Love’s seemingly inevitable self-destruction is not because we are all raging a—holes behind our smiles, but because we get confused. At work—our other major project besides love—we have to suppress empathy and stress selfishness to survive, and this is, theoretically, the opposite of the way to achieve success in love. We mistakenly—or on purpose?—love our work and treat loving as a job. Anyone can see this won’t end well, but that doesn’t stop us from doing it over and over again.

Back to the holiday. Try this: enjoy flowers for free, when and where you find them, buy your own chocolates regularly and do something every once and a while to truly surprise your beloved. A gift on the “official” day is not a surprise. Don’t get her or him factory-made [by slave labor for the profit of a few] stereotypical things. Make some art to give or buy some from a person who makes it; something created with passion is best for expressing passion, yes?

If that doesn’t work, try something different, there is no such thing as perfect empathy. If your next try doesn’t work either, consider a different lover or no lover at all, Life is too short to suffer unnecessarily. But whatever you do, don’t forget that art is not a palliative for love any more than work is. Art, love and work are not interchangeable; substitute at your own risk.

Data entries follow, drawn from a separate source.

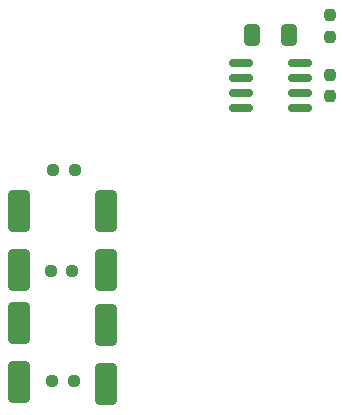
<source format=gbr>
%TF.GenerationSoftware,KiCad,Pcbnew,8.0.8*%
%TF.CreationDate,2025-03-24T19:05:04+08:00*%
%TF.ProjectId,trafficlight,74726166-6669-4636-9c69-6768742e6b69,rev?*%
%TF.SameCoordinates,Original*%
%TF.FileFunction,Paste,Bot*%
%TF.FilePolarity,Positive*%
%FSLAX46Y46*%
G04 Gerber Fmt 4.6, Leading zero omitted, Abs format (unit mm)*
G04 Created by KiCad (PCBNEW 8.0.8) date 2025-03-24 19:05:04*
%MOMM*%
%LPD*%
G01*
G04 APERTURE LIST*
G04 Aperture macros list*
%AMRoundRect*
0 Rectangle with rounded corners*
0 $1 Rounding radius*
0 $2 $3 $4 $5 $6 $7 $8 $9 X,Y pos of 4 corners*
0 Add a 4 corners polygon primitive as box body*
4,1,4,$2,$3,$4,$5,$6,$7,$8,$9,$2,$3,0*
0 Add four circle primitives for the rounded corners*
1,1,$1+$1,$2,$3*
1,1,$1+$1,$4,$5*
1,1,$1+$1,$6,$7*
1,1,$1+$1,$8,$9*
0 Add four rect primitives between the rounded corners*
20,1,$1+$1,$2,$3,$4,$5,0*
20,1,$1+$1,$4,$5,$6,$7,0*
20,1,$1+$1,$6,$7,$8,$9,0*
20,1,$1+$1,$8,$9,$2,$3,0*%
G04 Aperture macros list end*
%ADD10RoundRect,0.237500X0.237500X-0.250000X0.237500X0.250000X-0.237500X0.250000X-0.237500X-0.250000X0*%
%ADD11RoundRect,0.250000X0.650000X-1.500000X0.650000X1.500000X-0.650000X1.500000X-0.650000X-1.500000X0*%
%ADD12RoundRect,0.237500X-0.250000X-0.237500X0.250000X-0.237500X0.250000X0.237500X-0.250000X0.237500X0*%
%ADD13RoundRect,0.250000X-0.650000X1.500000X-0.650000X-1.500000X0.650000X-1.500000X0.650000X1.500000X0*%
%ADD14RoundRect,0.150000X-0.825000X-0.150000X0.825000X-0.150000X0.825000X0.150000X-0.825000X0.150000X0*%
%ADD15RoundRect,0.250000X0.412500X0.650000X-0.412500X0.650000X-0.412500X-0.650000X0.412500X-0.650000X0*%
%ADD16RoundRect,0.237500X-0.237500X0.250000X-0.237500X-0.250000X0.237500X-0.250000X0.237500X0.250000X0*%
G04 APERTURE END LIST*
D10*
%TO.C,R2*%
X157561800Y-103229300D03*
X157561800Y-101404300D03*
%TD*%
D11*
%TO.C,D7*%
X138582400Y-127620400D03*
X138582400Y-122620400D03*
%TD*%
D12*
%TO.C,R3*%
X134141200Y-109474000D03*
X135966200Y-109474000D03*
%TD*%
D13*
%TO.C,D5*%
X131241800Y-112943000D03*
X131241800Y-117943000D03*
%TD*%
D14*
%TO.C,U1*%
X150083000Y-104196400D03*
X150083000Y-102926400D03*
X150083000Y-101656400D03*
X150083000Y-100386400D03*
X155033000Y-100386400D03*
X155033000Y-101656400D03*
X155033000Y-102926400D03*
X155033000Y-104196400D03*
%TD*%
D12*
%TO.C,R4*%
X134063100Y-127361200D03*
X135888100Y-127361200D03*
%TD*%
D15*
%TO.C,C1*%
X154101800Y-97993200D03*
X150976800Y-97993200D03*
%TD*%
D16*
%TO.C,R1*%
X157561800Y-96351600D03*
X157561800Y-98176600D03*
%TD*%
D12*
%TO.C,R6*%
X133936100Y-118033800D03*
X135761100Y-118033800D03*
%TD*%
D13*
%TO.C,D4*%
X138633200Y-112943000D03*
X138633200Y-117943000D03*
%TD*%
D11*
%TO.C,D6*%
X131292600Y-127377200D03*
X131292600Y-122377200D03*
%TD*%
M02*

</source>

Note: The title is, of course, a loose translation of “Je t’aime… moi non plus” a hit song from the sixties by Serge Gainsbourg, a disillusioned painter/piano man, would become a legend in his own time, compared to both G. Apollinaire and B. Dylan, no less. The song is a catchy tune with French lyrics and human-generated sound effects; it is worth a listen if you are not old enough to remember it. The film “Gainsbourg: Vie Héroïque”(created by cartoonist Joann Sfar) lovingly puts it in context.